The image you provided contains a complex mathematical expression involving fractions, operations, and parentheses. Let's break it down step by step to simplify it.

To solve the expression, we will first simplify the components within the parentheses and fractions, and then proceed with the arithmetic operations according to the order of operations (PEMDAS).

Let me simplify this for you.

I'll begin by interpreting and solving the first part of the equation.Let’s start by analyzing the expression and solving it step by step.

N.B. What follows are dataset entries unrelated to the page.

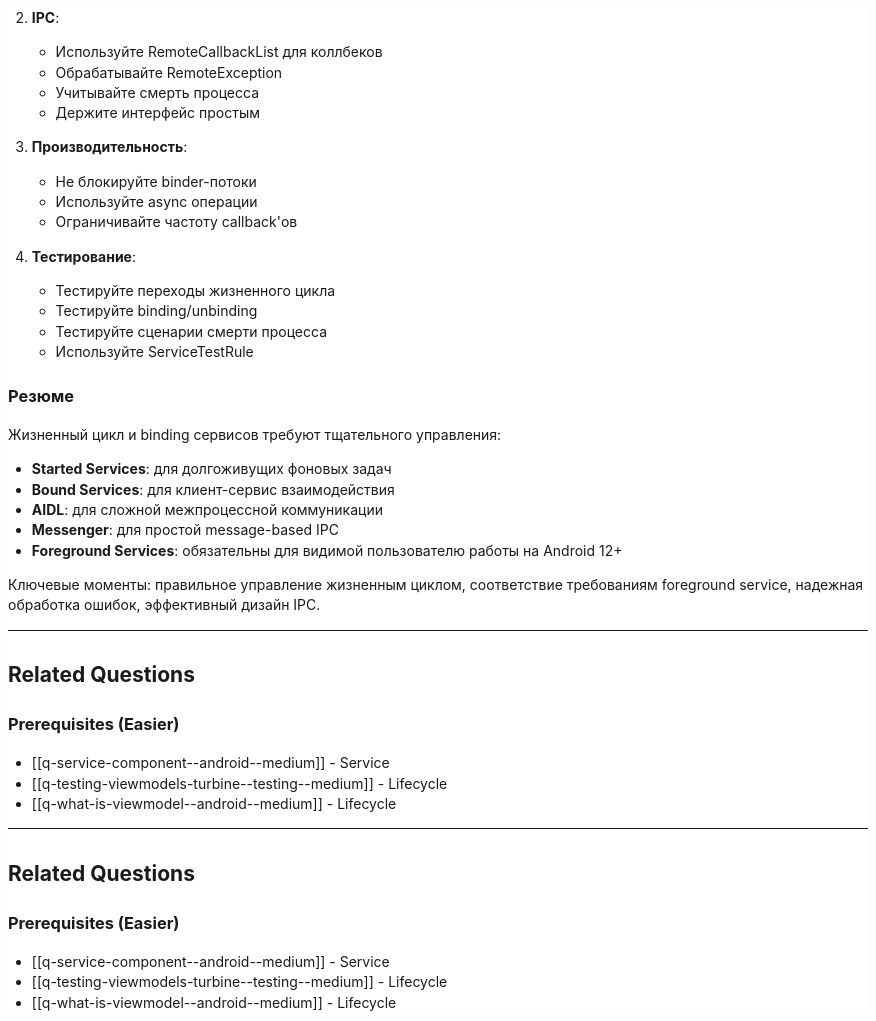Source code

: 2. **IPC**:
   - Используйте RemoteCallbackList для коллбеков
   - Обрабатывайте RemoteException
   - Учитывайте смерть процесса
   - Держите интерфейс простым

3. **Производительность**:
   - Не блокируйте binder-потоки
   - Используйте async операции
   - Ограничивайте частоту callback'ов

4. **Тестирование**:
   - Тестируйте переходы жизненного цикла
   - Тестируйте binding/unbinding
   - Тестируйте сценарии смерти процесса
   - Используйте ServiceTestRule

### Резюме

Жизненный цикл и binding сервисов требуют тщательного управления:
- **Started Services**: для долгоживущих фоновых задач
- **Bound Services**: для клиент-сервис взаимодействия
- **AIDL**: для сложной межпроцессной коммуникации
- **Messenger**: для простой message-based IPC
- **Foreground Services**: обязательны для видимой пользователю работы на Android 12+

Ключевые моменты: правильное управление жизненным циклом, соответствие требованиям foreground service, надежная обработка ошибок, эффективный дизайн IPC.

---

## Related Questions

### Prerequisites (Easier)
- [[q-service-component--android--medium]] - Service
- [[q-testing-viewmodels-turbine--testing--medium]] - Lifecycle
- [[q-what-is-viewmodel--android--medium]] - Lifecycle

---

## Related Questions

### Prerequisites (Easier)
- [[q-service-component--android--medium]] - Service
- [[q-testing-viewmodels-turbine--testing--medium]] - Lifecycle
- [[q-what-is-viewmodel--android--medium]] - Lifecycle
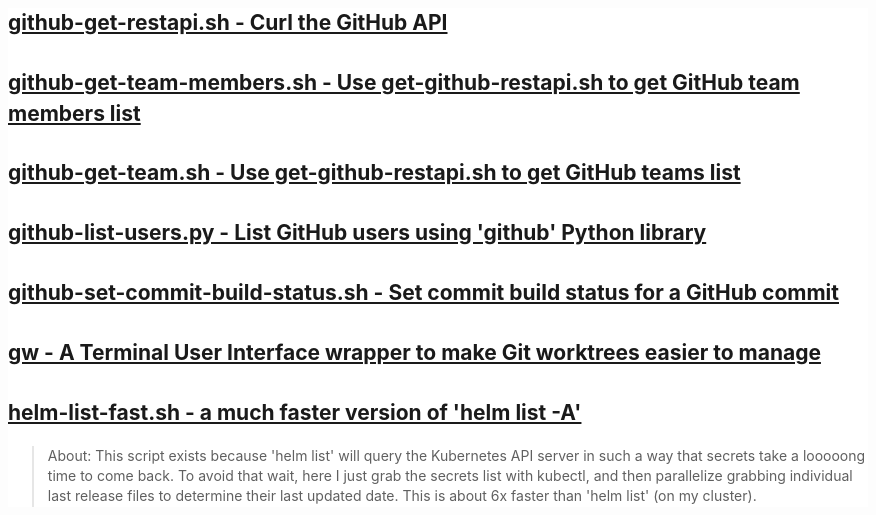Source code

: 
## [github-get-restapi.sh - Curl the GitHub API](./github-get-restapi.sh)
<blockquote>
</blockquote>


## [github-get-team-members.sh - Use get-github-restapi.sh to get GitHub team members list](./github-get-team-members.sh)
<blockquote>
</blockquote>


## [github-get-team.sh - Use get-github-restapi.sh to get GitHub teams list](./github-get-team.sh)
<blockquote>
</blockquote>


## [github-list-users.py - List GitHub users using 'github' Python library](./github-list-users.py)
<blockquote>
</blockquote>


## [github-set-commit-build-status.sh - Set commit build status for a GitHub commit](./github-set-commit-build-status.sh)
<blockquote>
</blockquote>


## [gw - A Terminal User Interface wrapper to make Git worktrees easier to manage](./gw)
<blockquote>
</blockquote>


## [helm-list-fast.sh - a much faster version of 'helm list -A'](./helm-list-fast.sh)
<blockquote>

About:
  This script exists because 'helm list' will query the Kubernetes API server
  in such a way that secrets take a looooong time to come back.
  To avoid that wait, here I just grab the secrets list with kubectl, and then
  parallelize grabbing individual last release files to determine their last
  updated date.
  This is about 6x faster than 'helm list' (on my cluster).
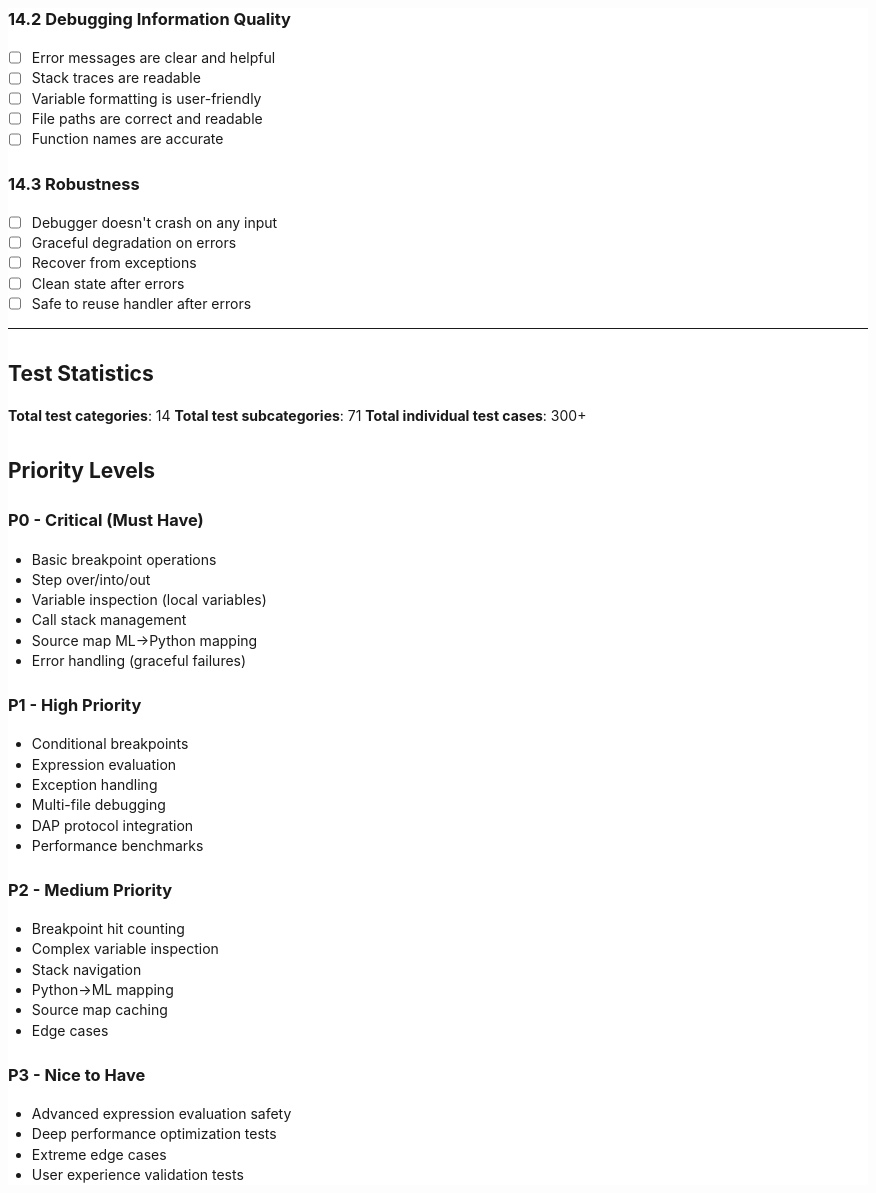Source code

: ### 14.2 Debugging Information Quality
- [ ] Error messages are clear and helpful
- [ ] Stack traces are readable
- [ ] Variable formatting is user-friendly
- [ ] File paths are correct and readable
- [ ] Function names are accurate

### 14.3 Robustness
- [ ] Debugger doesn't crash on any input
- [ ] Graceful degradation on errors
- [ ] Recover from exceptions
- [ ] Clean state after errors
- [ ] Safe to reuse handler after errors

---

## Test Statistics

**Total test categories**: 14
**Total test subcategories**: 71
**Total individual test cases**: 300+

## Priority Levels

### P0 - Critical (Must Have)
- Basic breakpoint operations
- Step over/into/out
- Variable inspection (local variables)
- Call stack management
- Source map ML→Python mapping
- Error handling (graceful failures)

### P1 - High Priority
- Conditional breakpoints
- Expression evaluation
- Exception handling
- Multi-file debugging
- DAP protocol integration
- Performance benchmarks

### P2 - Medium Priority
- Breakpoint hit counting
- Complex variable inspection
- Stack navigation
- Python→ML mapping
- Source map caching
- Edge cases

### P3 - Nice to Have
- Advanced expression evaluation safety
- Deep performance optimization tests
- Extreme edge cases
- User experience validation tests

The expression inside the brackets appears to be:

$\left[ \frac{3,2 + \frac{2}{7} \cdot 0,7}{0,6 - \frac{1}{3}} - \frac{(3,8 - \frac{2}{1} \cdot \frac{1}{6}) \cdot 1,4}{\frac{5}{15} - 3 \cdot \frac{1}{5}} \right] : \frac{4}{3} \cdot \frac{8}{8}$

Step 1: Handle each component of the expression.

First, let’s tackle the numerator and denominator within each fraction and simplify them.

1.1 Numerator for the first fraction:

$3,2 + \frac{2}{7} \cdot 0,7 = 3.2 + \left( \frac{2}{7} \cdot 0.7 \right)$ $\frac{2}{7} \cdot 0.7 = \frac{2 \cdot 0.7}{7} = \frac{1.4}{7} \approx 0.2$ $3.2 + 0.2 = 3.4$

1.2 Denominator for the first fraction:

$0,6 - \frac{1}{3} = 0.6 - 0.3333 = 0.2667$

Thus, the first fraction becomes: $\frac{3.4}{0.2667} \approx 12.75$

1.3 Now, for the second part of the numerator:

$(3.8 - \frac{2}{1} \cdot \frac{1}{6}) \cdot 1.4$ Simplify the expression inside the parentheses: $3.8 - \left( 2 \cdot \frac{1}{6} \right) = 3.8 - 0.3333 = 3.4667$ Now multiply by 1.4: $3.4667 \cdot 1.4 = 4.846$

1.4 Denominator for the second fraction:

$\frac{5}{15} - 3 \cdot \frac{1}{5} = \frac{1}{3} - 0.6 = -0.267$

Thus, the second fraction becomes: $\frac{4.846}{-0.267} \approx -18.15$

Step 2: Subtract the two results:

$12.75 - (-18.15) = 12.75 + 18.15 = 30.9$

Step 3: Final part of the expression:

$\frac{4}{3} \cdot \frac{8}{8} = \frac{4}{3}$

Thus, the entire expression becomes: $30.9 : \frac{4}{3} = 30.9 \times \frac{3}{4} = 23.175$

Final Answer:

The result of the expression is approximately $23.18$.

Would you like any further details on the steps, or have other questions on the process? Here's a list of related questions that might interest you:

1. How do I simplify complex fractions in expressions like this?
2. Can you explain the order of operations in more detail?
3. How do I handle operations inside parentheses more effectively?
4. What are some strategies for solving expressions with mixed fractions?
5. How do I approach solving equations involving multiple terms and fractions?

Tip: When simplifying expressions with fractions, it helps to convert them into decimals or use common denominators to make calculations easier.